Petitioner also argues we should consider section 72 in connection with section 21 of the general limitation statute which provides as follows: "If the person entitled to bring an action, mentioned in the nine preceding sections, is, at the time of the cause of action accrued, within the age of twenty-one years, or if a female, within the age of eighteen years, or insane, or mentally ill, or imprisoned on a criminal charge, he or she may bring the action within two years after the disability is removed." (Ill. Rev. Stat. 1957, chap. 83, par. 22.) It is urged that since both sections deal with the same subject matter they should be considered together and since persons imprisoned are granted an extension of time under this section, they should be excepted from the limitation provision of section 72 of the Civil Practice Act. We are unable to follow this line of reasoning. Although this section does use the word "disability," it does not purport to be a comprehensive definition of legal disability for all purposes. In fact, it is significant that in this section the legislature specified that persons imprisoned on a criminal charge had additional time in which to bring an action and no such provision is included in section 72. It is the established rule that exceptions to a statute of limitations will not be implied and if the legislature has not seen fit to except a class of persons from the operation of a statute, courts will not assume the right to do so. (30 Am. Jur., Limitation of Actions, sec. 186, p. 150.) We are therefore not justified in reading into this section an exception in favor of persons imprisoned on a criminal charge.

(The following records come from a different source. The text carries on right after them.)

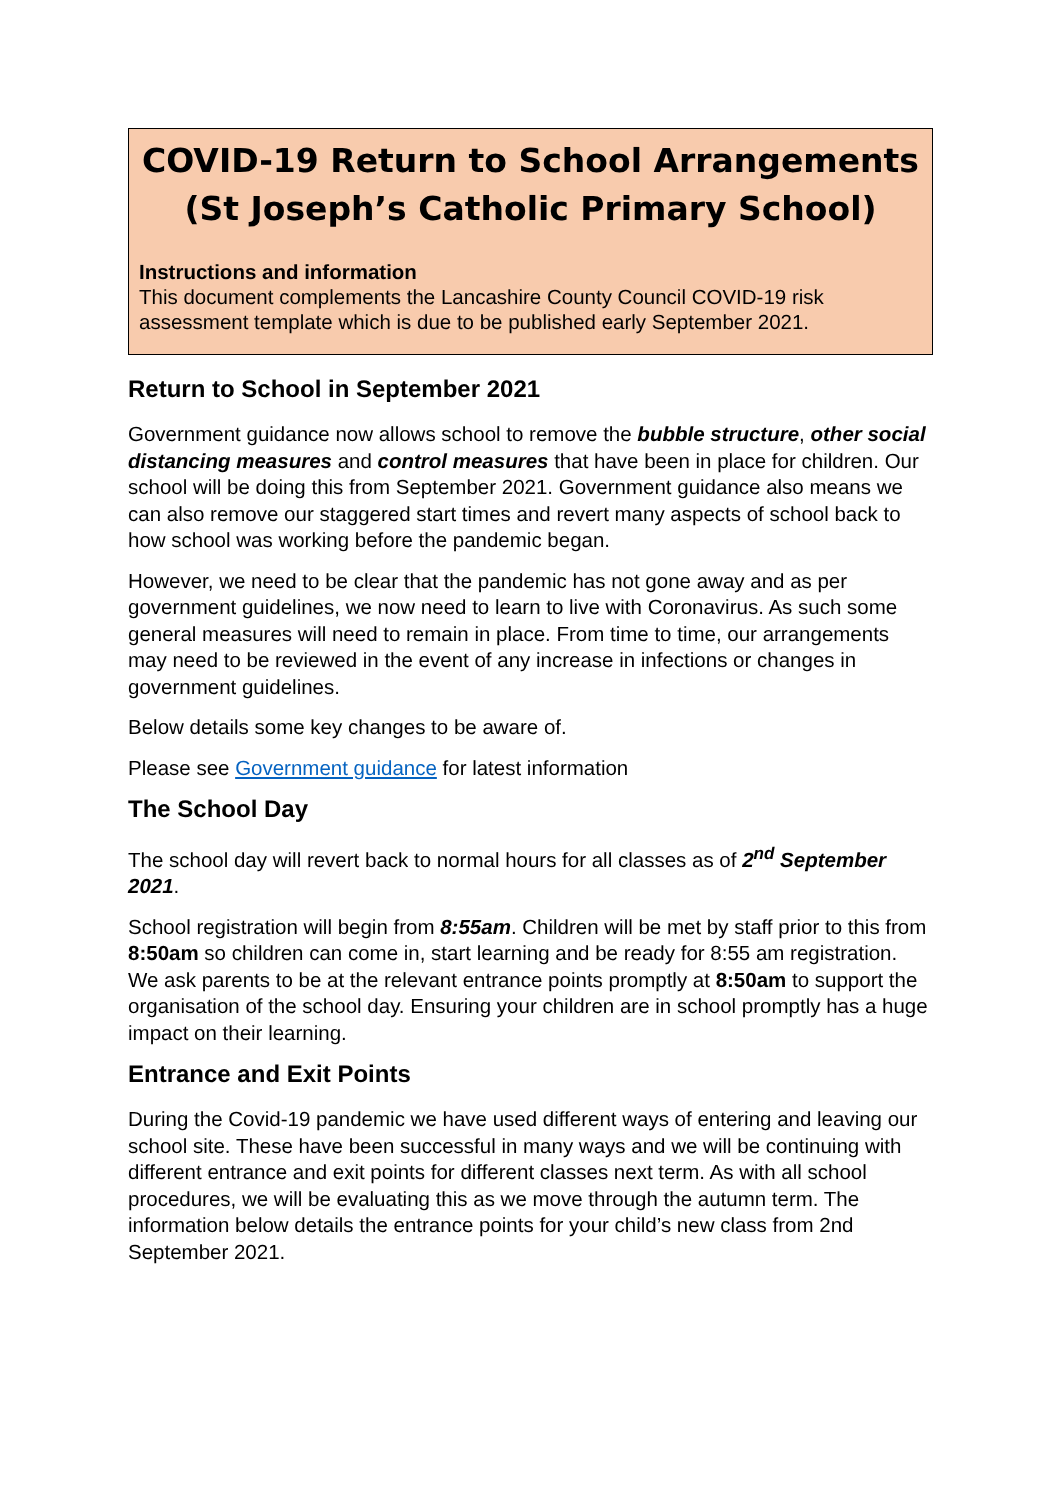COVID-19 Return to School Arrangements (St Joseph’s Catholic Primary School)
Instructions and information
This document complements the Lancashire County Council COVID-19 risk assessment template which is due to be published early September 2021.
Return to School in September 2021
Government guidance now allows school to remove the bubble structure, other social distancing measures and control measures that have been in place for children. Our school will be doing this from September 2021. Government guidance also means we can also remove our staggered start times and revert many aspects of school back to how school was working before the pandemic began.
However, we need to be clear that the pandemic has not gone away and as per government guidelines, we now need to learn to live with Coronavirus. As such some general measures will need to remain in place. From time to time, our arrangements may need to be reviewed in the event of any increase in infections or changes in government guidelines.
Below details some key changes to be aware of.
Please see Government guidance for latest information
The School Day
The school day will revert back to normal hours for all classes as of 2<sup>nd</sup> September 2021.
School registration will begin from 8:55am. Children will be met by staff prior to this from 8:50am so children can come in, start learning and be ready for 8:55 am registration. We ask parents to be at the relevant entrance points promptly at 8:50am to support the organisation of the school day. Ensuring your children are in school promptly has a huge impact on their learning.
Entrance and Exit Points
During the Covid-19 pandemic we have used different ways of entering and leaving our school site. These have been successful in many ways and we will be continuing with different entrance and exit points for different classes next term. As with all school procedures, we will be evaluating this as we move through the autumn term. The information below details the entrance points for your child’s new class from 2nd September 2021.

Our conclusion is further justified by reference to the comments of the advisory committee whose recommendations were considered by the legislature in enacting the 1955 amendment. In the committee's comments on subsection 3 of the section, which imposes the period of limitations, the committees states that the purpose of the amendment was to eliminate the anomaly which formerly existed whereby a bill of review in equity cases had to be filed within one year and a motion in the nature of a writ of error coram nobis in a law case had to be filed within five years. The committee states that the subsection establishes a uniform two-year period in all cases and goes on to say that the period was extended in certain cases such as periods of duress and legal disability, as it was in the former section. (Smith-Hurd Anno. Stat. chap. 110, sec. 72(3), Joint Committee Comments.) Certainly if it was the intention of the committee to add additional exceptions, this important feature would have been discussed in these comments.
The judgment of the trial court which dismissed the petition was correct and the judgment is affirmed.